Alasan banyak anak muda yang mengalami fase tersebut, menurut data Riset Kesehatan Dasar (Riskesdas) karena adanya prevalensi gangguan jiwa berat di Yogyakarta yang meningkat dari 2,7‰ pada 2013 menjadi 9‰ pada 2018, di mana rentang usia 20 hingga 40 tahun yang termasuk kategori dewasa muda, adalah periode yang rentan mengalami stres.
Sementara itu, BBC mencatat bahwa dari 55.000 responden, menunjukkan bahwa kelompok usia 16–24 tahun justru merupakan kelompok yang paling sering merasa kesepian, meskipun mereka hidup di era digital yang tidak dibatasi oleh jarak.
Kebetulan, fase quarter life crisis tersebut relevan dengan Aji sendiri, sehingga ketika ada beberapa cerita peserta Open Mic yang senada dengannya, cara memenuhi ekspektasi keluarga atau aktivitas setelah lulus kuliah, ia merasa dikuatkan karena dirinya tidak sendirian dalam menghadap masalah tersebut.
“Seberat apapun masalahku, aku nggak sendiri menghadapi masalah-masalah itu,” ujar Aji.
Lalu, Aji menjelaskan bahwa lewat apresiasi dari peserta Open Mic berupa ucapan terima kasih sudah cukup untuk menunjukkan bahwa peserta merasa Teman Manusia Jogja adalah ruang aman bagi mereka untuk berbagi cerita.
“Karena jarang komunitas atau perusahaan yang menyediakan ruang seperti ini, karena hal-hal seperti ini basic-nya adalah psikolog atau konseling.

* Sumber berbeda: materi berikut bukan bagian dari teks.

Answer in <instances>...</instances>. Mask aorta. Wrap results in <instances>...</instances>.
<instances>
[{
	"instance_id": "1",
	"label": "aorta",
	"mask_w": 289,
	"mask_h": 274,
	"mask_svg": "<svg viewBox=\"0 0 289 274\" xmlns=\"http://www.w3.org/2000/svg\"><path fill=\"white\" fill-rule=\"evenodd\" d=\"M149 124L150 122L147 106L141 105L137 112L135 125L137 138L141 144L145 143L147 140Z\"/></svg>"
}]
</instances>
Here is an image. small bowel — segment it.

Kalau ini, kita kemas dengan cara yang lebih ringan. Mereka lebih berterima kasih kayak, ‘Aku nggak sendirian, aku punya orang-orang yang menjadi support system kalau menghadapi hal-hal tertentu’,” jelas Aji.

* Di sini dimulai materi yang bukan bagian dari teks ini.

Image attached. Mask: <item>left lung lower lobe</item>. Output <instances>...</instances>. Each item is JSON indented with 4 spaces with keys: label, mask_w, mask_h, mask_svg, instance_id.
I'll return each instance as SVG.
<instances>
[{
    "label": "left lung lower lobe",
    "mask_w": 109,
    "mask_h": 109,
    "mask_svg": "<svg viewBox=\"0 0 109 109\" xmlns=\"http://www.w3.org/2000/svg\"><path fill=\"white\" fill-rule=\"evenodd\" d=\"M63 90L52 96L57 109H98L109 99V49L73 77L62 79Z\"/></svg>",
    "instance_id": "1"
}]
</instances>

Senada dengan Aji, Farhan (Sekretaris Teman Manusia Jogja) menyebut bahwa para peserta ternyata selain berbagi cerita, juga saling mencoba untuk menguatkan satu sama lain. “Mungkin yang satu ceritanya berat bagi dia, tapi yang satu lagi kan sudah melewati, jadi bisa saling membantu,” ujar Farhan. Bagas (Graphic Design dan Media Teman Manusia Jogja) juga menyebut hal yang sama. “Yang sampai dipaksa, didorong (untuk bercerita) gitu nggak ada sih. Ada yang awalnya memang diam saja, tapi akhirnya cerita. Mau nangis ya, nangis.”
Aji mengapresiasi para peserta yang berani datang dan bercerita, di mana ia akhirnya melihat adanya harapan baru lewat hadirnya ruang aman untuk bercerita bagi anak muda yang berkaitan dengan isu kesehatan mental.

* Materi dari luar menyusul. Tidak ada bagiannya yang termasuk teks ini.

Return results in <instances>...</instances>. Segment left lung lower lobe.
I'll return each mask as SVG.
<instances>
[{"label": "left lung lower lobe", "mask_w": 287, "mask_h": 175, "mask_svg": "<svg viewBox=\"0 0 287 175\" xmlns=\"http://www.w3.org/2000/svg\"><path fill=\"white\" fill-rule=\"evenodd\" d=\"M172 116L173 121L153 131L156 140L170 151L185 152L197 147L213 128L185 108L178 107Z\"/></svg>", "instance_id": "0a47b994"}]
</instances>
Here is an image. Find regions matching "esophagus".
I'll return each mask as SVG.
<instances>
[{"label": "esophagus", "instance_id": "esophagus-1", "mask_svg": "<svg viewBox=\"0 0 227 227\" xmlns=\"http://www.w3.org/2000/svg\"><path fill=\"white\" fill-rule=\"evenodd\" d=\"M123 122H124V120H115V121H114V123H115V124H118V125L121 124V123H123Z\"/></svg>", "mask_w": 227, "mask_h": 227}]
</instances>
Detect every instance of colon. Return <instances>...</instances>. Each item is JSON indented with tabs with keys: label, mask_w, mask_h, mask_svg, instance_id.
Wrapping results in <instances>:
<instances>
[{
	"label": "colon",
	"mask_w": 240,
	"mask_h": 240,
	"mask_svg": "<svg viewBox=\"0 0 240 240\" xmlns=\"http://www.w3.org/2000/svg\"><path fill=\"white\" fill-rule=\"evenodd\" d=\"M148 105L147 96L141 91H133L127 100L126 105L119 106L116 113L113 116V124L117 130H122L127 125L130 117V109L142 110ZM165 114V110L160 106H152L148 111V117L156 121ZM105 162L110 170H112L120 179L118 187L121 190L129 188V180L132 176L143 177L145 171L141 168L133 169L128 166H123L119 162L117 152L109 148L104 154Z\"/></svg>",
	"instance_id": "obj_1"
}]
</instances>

Bagas menyampaikan bahwa semua orang berhak untuk mempunyai ruang dan menyampaikan keluh kesah mereka tanpa dihakimi. Berbeda dengan Aji dan Bagas, Farhan menyebut bahwa "mengobati" tidak harus dari obat atau psikolog, bisa dimulai dari hal-hal yang kecil dahulu seperti memberi ruang aman untuk berbicara.
Dengan demikian, Teman Manusia Jogja berhasil meneguhkan posisinya sebagai komunitas kesehatan mental di Yogyakarta yang menyediakan tempat serta ruang aman bagi peserta untuk mengutarakan cerita-ceritanya.
Lewat Teman Manusia Jogja, kita mencoba untuk belajar memahami dan mendengarkan, bukan langsung menghakimi seseorang hanya karena ia tampak “berbeda”.